Methods: Male hMR-Tg mice and wild-type (WT) mice were used. Strips of muscle from the gastric fundus and corpus were prepared and placed on organ bath including physiological salt solution. The tension of smooth muscle strips was measured isometrically. The gastric emptying was determined using phenol red methods.

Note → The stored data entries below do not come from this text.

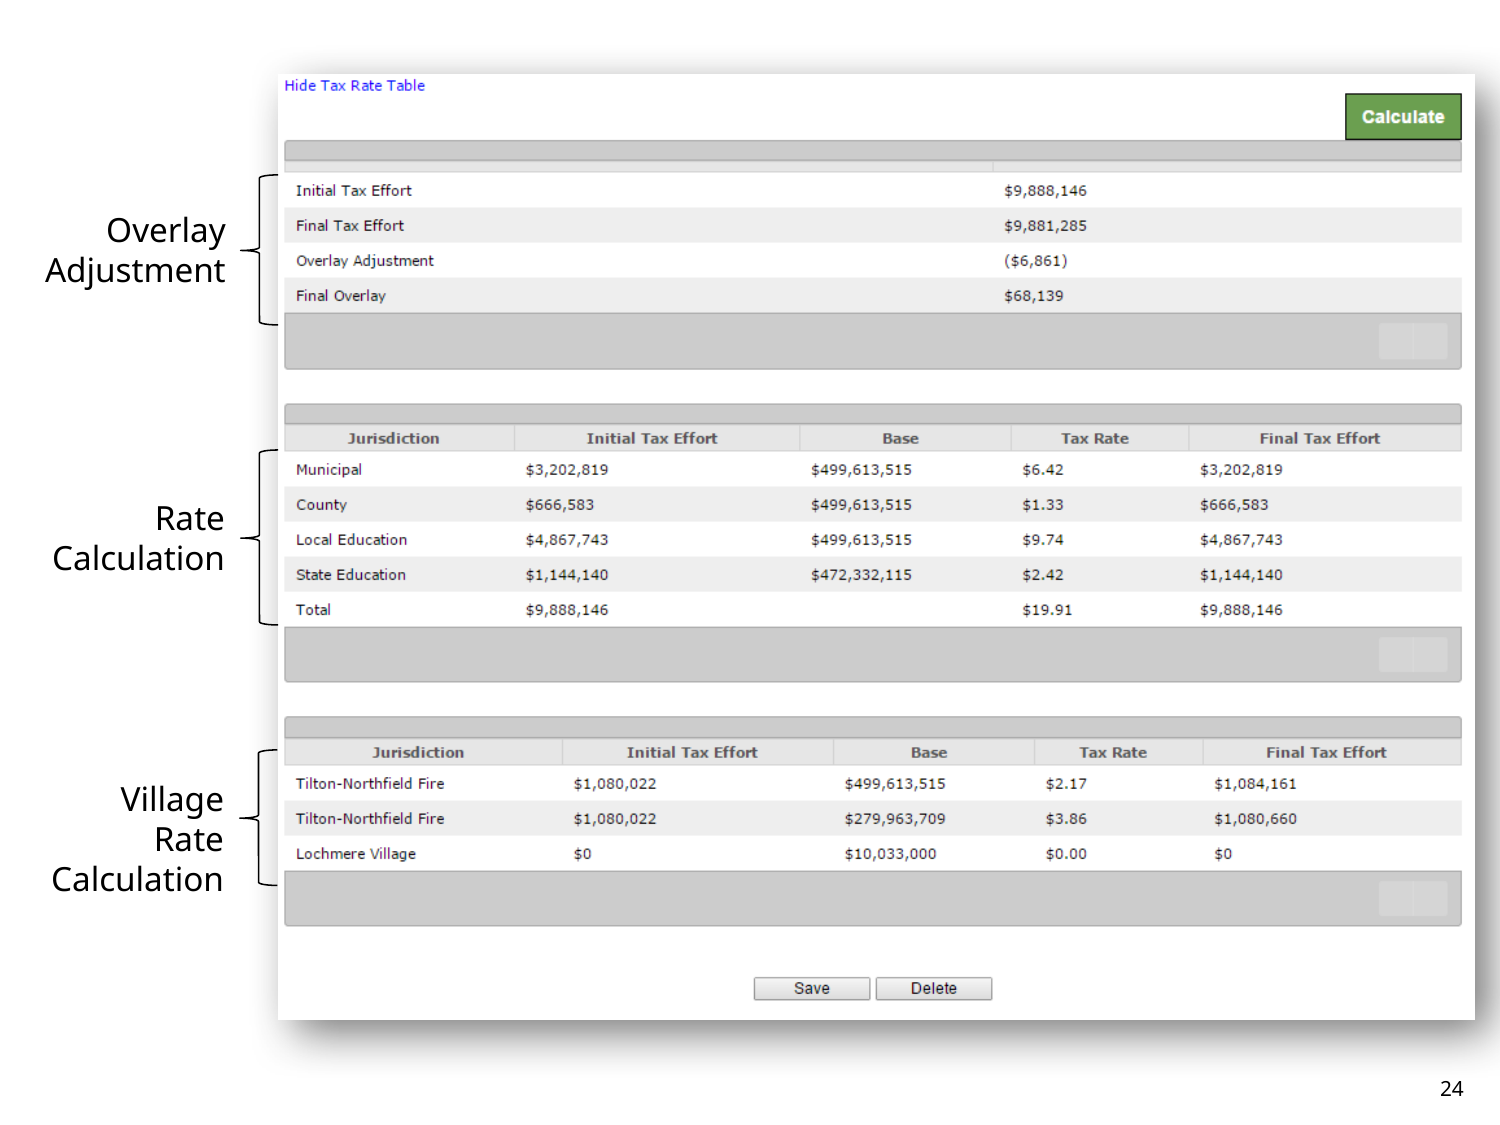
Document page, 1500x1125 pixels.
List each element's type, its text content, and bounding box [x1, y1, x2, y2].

text_box Rate Calculation [11, 489, 240, 584]
text_box Overlay Adjustment [12, 201, 241, 297]
text_box [240, 449, 272, 626]
text_box [239, 749, 272, 887]
text_box Village Rate Calculation [10, 770, 239, 906]
text_box [241, 174, 272, 326]
text_box [0, 383, 962, 1125]
picture [278, 74, 1476, 1020]
slide_number 24 [1418, 1051, 1479, 1112]
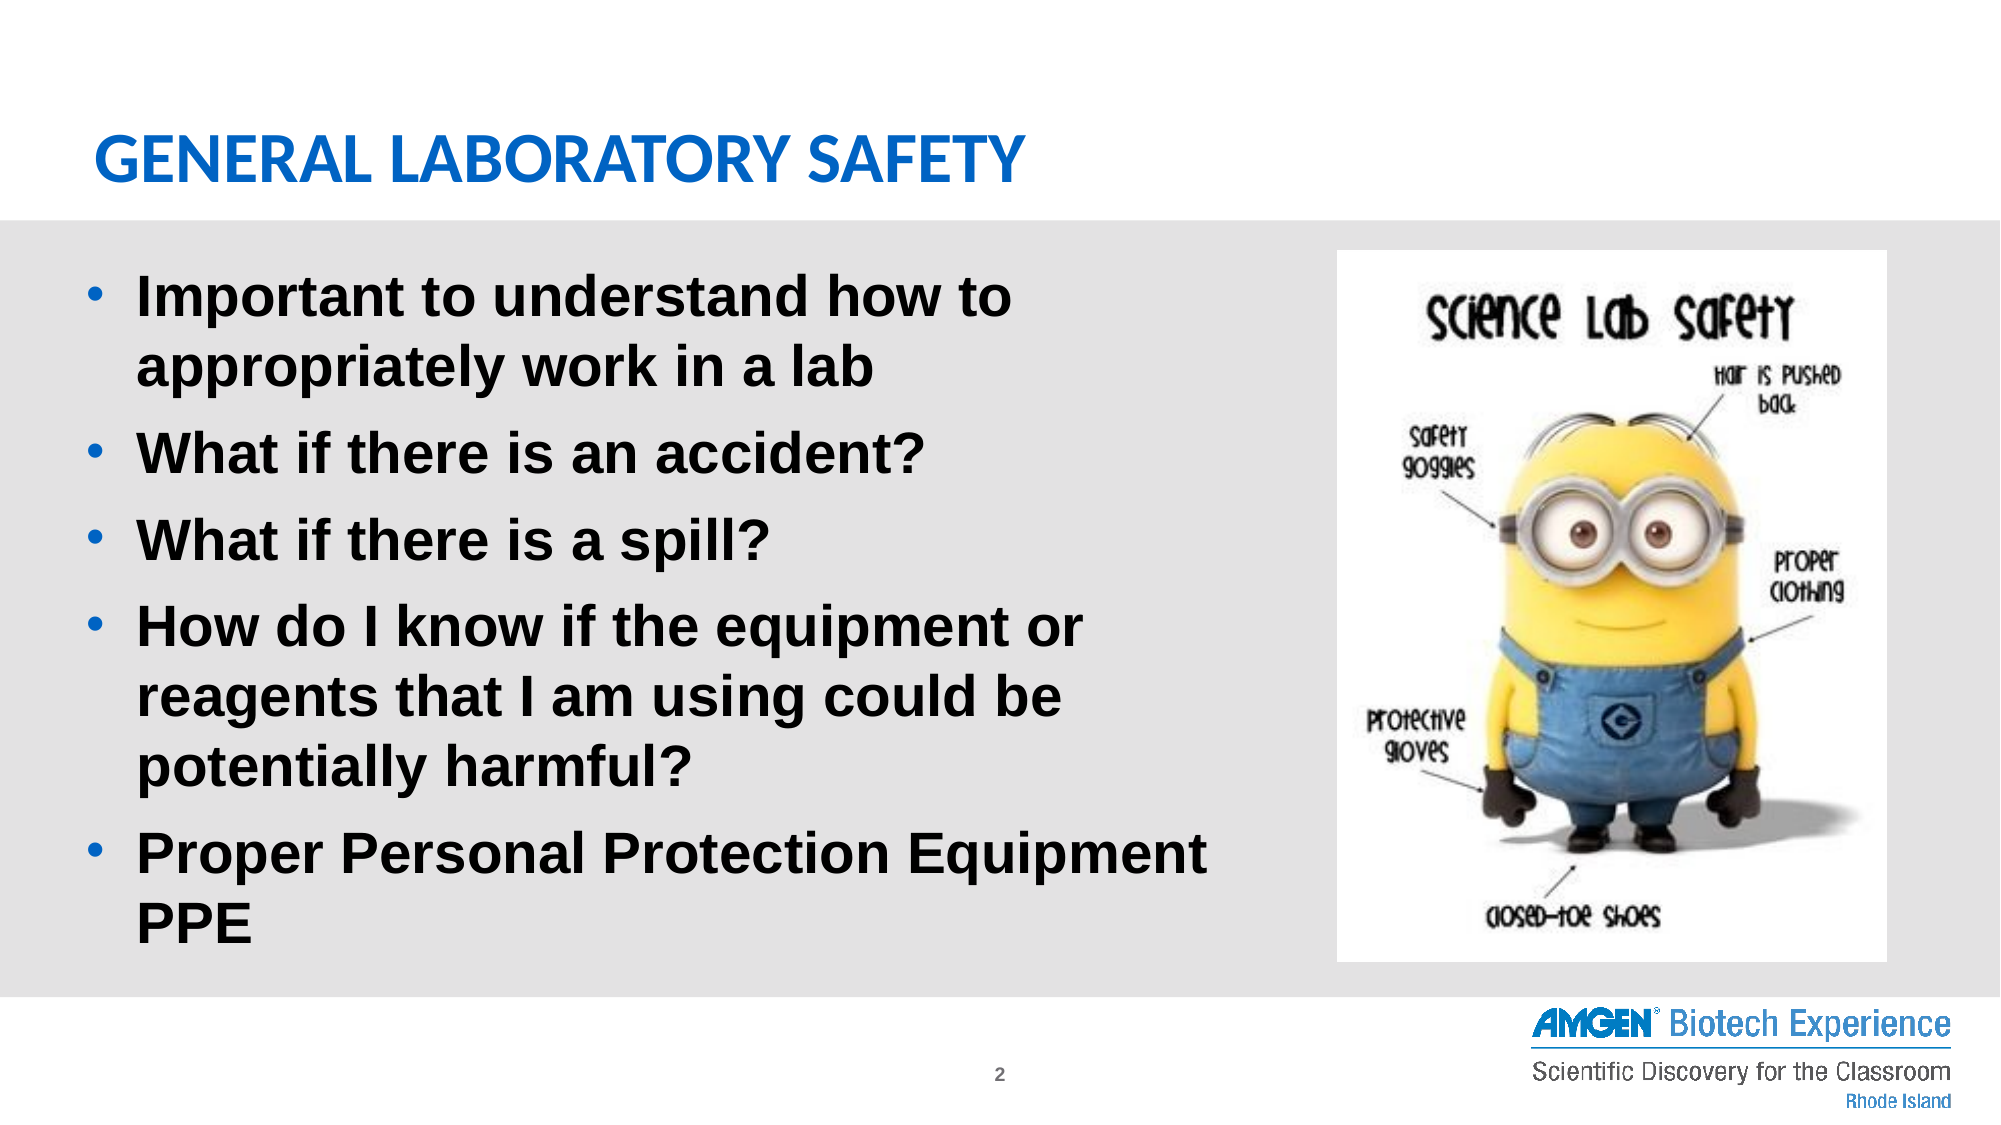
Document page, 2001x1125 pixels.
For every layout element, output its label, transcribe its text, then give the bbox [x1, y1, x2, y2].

picture [1337, 250, 1887, 962]
title General Laboratory Safety [79, 101, 1921, 204]
picture [1531, 1007, 1951, 1108]
list Important to understand how to appropriately work in a lab What if there is an accident? What if there is a spill? How do I know if the equipment or reagents that I am using could be potentially harmful? Proper Personal Protection Equipment PPE [71, 250, 1295, 932]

The distribution of hMR was examined immunohistochemically in WT and hMR-Tg mice.
Results: Motilin and erythromycin had no influence on the tension in WT mice but produced concentration-dependent contraction of gastric smooth muscle in hMR-Tg mice. The contractile response to motilin and erythromycin in hMR-Tg mice was affected by neither atropine nor tetrodotoxin. In contrast, motilin-induced contractile response in hMR-Tg mice was totally disappeared in Ca2+-free solution. Intraperitoneal injection of erythromycin significantly promoted gastric emptying in hMR-Tg mice but not WT mice. Immunohistochemical study revealed that hMR were abunduntly expressed in smooth muscle layer and partly in myenteric plexus in the stomach of hMR-Tg mice but not WT mice. The expression of hMR in myenteric plexus was not co-localized with vesicular acetylcholine transporter (VAChT), a maker of cholinergic neurons.
Conclusion: Motilin and erythromycin stimulate gastric motor response in hMR-Tg mice. This action is mediated by direct contraction of smooth muscles via influx of extracellular Ca2+. Thus, hMR-Tg mice are useful for evaluation of MR agonists as gastric prokinetic drugs.